Let me know if you need anything else.

Thanks again
James

davidj
12-05-2007, 06:49 PM
6:45am are you mad!


take the wife to work at 7am so check the forum while waiting for her to get ready.

hehe sad eh

davidj
12-05-2007, 07:18 PM
ok

here it is in full


<?php
$hostname = "localhost";
$username = "username";
$password = "password";
$database = "database";

$connect = mysql_pconnect($hostname, $username, $password) or trigger_error(mysql_error(),E_USER_ERROR);

$name = $_POST['name'];
$password = $_POST['password'];

if($name && $password){

mysql_select_db($database, $connect);
$query = sprintf("insert into user (name, password) values ('$name', '$password')");
$send = @mysql_query($query);
$result = @mysql_fetch_array($send);

$id = mysql_insert_id();

mysql_select_db($database, $connect);
$query2 = sprintf("insert into user_details (USER_ID) values ('$id')");
$send2 = @mysql_query($query2);
$result2 = @mysql_fetch_array($send2);
}
?>



<!DOCTYPE html PUBLIC "-//W3C//DTD XHTML 1.0 Transitional//EN" "http://www.w3.org/TR/xhtml1/DTD/xhtml1-transitional.dtd">
<html xmlns="http://www.w3.org/1999/xhtml">
<head>
<meta http-equiv="Content-Type" content="text/html; charset=utf-8" />
<title>Untitled Document</title>
</head>
<body>
<form id="form1" name="form1" method="post" action="insert.php">
<p>
<input type="text" name="name" id="name" />
</p>
<p>
<input type="text" name="password" id="password" />
</p>
<p>
<input type="submit" name="button" id="button" value="Submit" />
</p>
</form>
</body>
</html>

cocoonfx
12-05-2007, 08:08 PM
Thanks mate works a dream....

I can see where i screwed up i did not set the unique key's on the tables and also i did not add in the '$results' variable.

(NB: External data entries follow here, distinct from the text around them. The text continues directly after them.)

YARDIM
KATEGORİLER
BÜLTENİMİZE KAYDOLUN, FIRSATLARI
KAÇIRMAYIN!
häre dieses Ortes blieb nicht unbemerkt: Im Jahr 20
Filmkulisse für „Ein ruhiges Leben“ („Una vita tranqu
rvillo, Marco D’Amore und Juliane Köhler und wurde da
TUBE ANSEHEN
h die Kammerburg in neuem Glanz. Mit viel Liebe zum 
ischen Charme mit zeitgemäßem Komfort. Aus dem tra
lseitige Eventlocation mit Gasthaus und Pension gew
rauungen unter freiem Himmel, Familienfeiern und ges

Its quite funny i can look at code and see exactly how it works but ask me to write code thats where i fall apart.....

think with time i should get better.....problem is i don't do php daily so it a slow process to learn.

I owe you a case of beer .... :grin:

davidj
12-06-2007, 09:04 AM
you dont need the $result var / mysql_fetch_array function as your not returning stuff back

it was me just speed coding. I was on auto pilot.